I pay all my credit card bills in full each month.
I have an eight-month emergency savings fund separate from my checking or other bank accounts.
The car I am driving was paid for with cash, or a loan that was no more than three years, and I sure didn’t lease!
I am contributing at least 10% of my gross salary to a retirement plan at work, or I am saving at least that much in an IRA and/or regular taxable account.
I have a long-term asset allocation plan for my retirement investments, and once a year I check to see if I need to do any rebalancing to stay on target with my allocation goals.
I have term life insurance to provide protection to those who are dependent on my income.
I have a will, a trust, an advance directive (living will), and have appointed someone to be my health care proxy.
I have checked all the beneficiaries of every investment account and insurance policy within the past year.
So how did you do?
If you answered yes to every item, congratulations. If you are working on improving on a few items, I say congratulations as well.
As long as you are comitted to truly creating financial security, I applaud you. If that means you are paying down your credit card balances, or are building up your emergency fun with automated payments, that’s more than fine. You are on your way!
But if you found yourself saying No to any of those questions, and you’re not working on moving to Yes, then I want you to stand in your truth. No matter how good you feel, you have some work to do before you can honestly know what you are on solid financial ground.

**WHAT TO DO**
**a.** According to the financial checklist, how many months should the emergency savings fund cover?
**b.** Please translate this sentence from the financial checklist into Spanish: "I have term life insurance to provide protection to those who are dependent on my income."
The items that come next are separate material with no connection to the financial checklist.

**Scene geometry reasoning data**
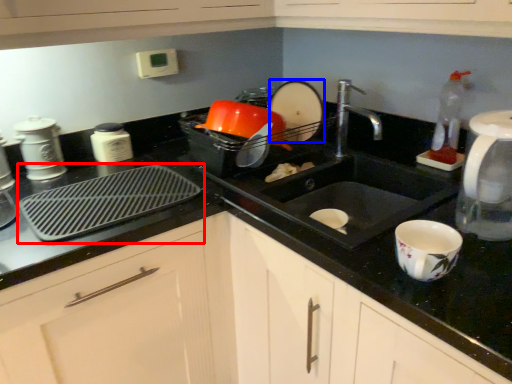
Question: Which point is further to the camera, kitchen appliance (highlighted by a red box) or appliance (highlighted by a blue box)?

Choices:
 (A) kitchen appliance
 (B) appliance

Answer: (B)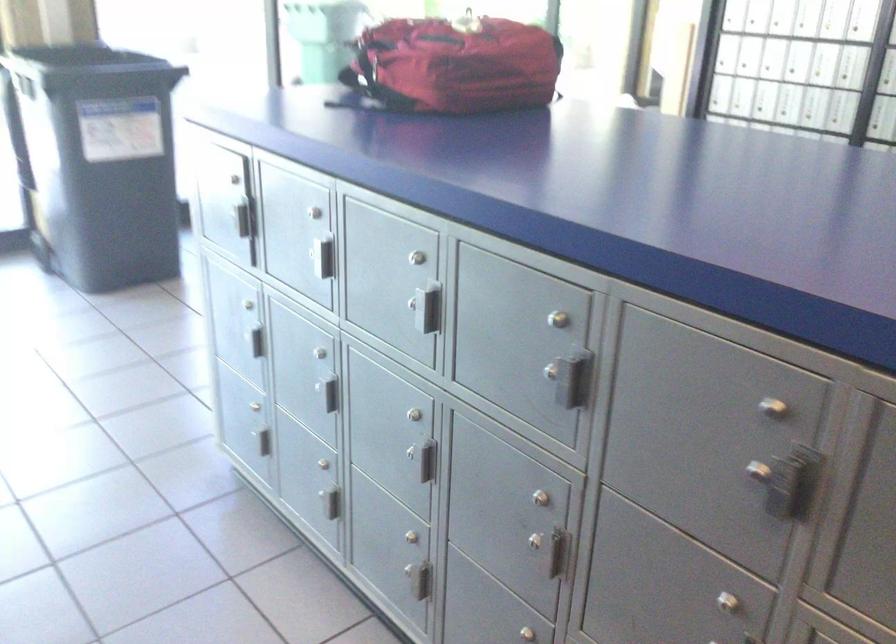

**EXPECTED RESULTS**
**a.** Eight months.

**b.** Tengo un seguro de vida a término para proteger a quienes dependen de mis ingresos.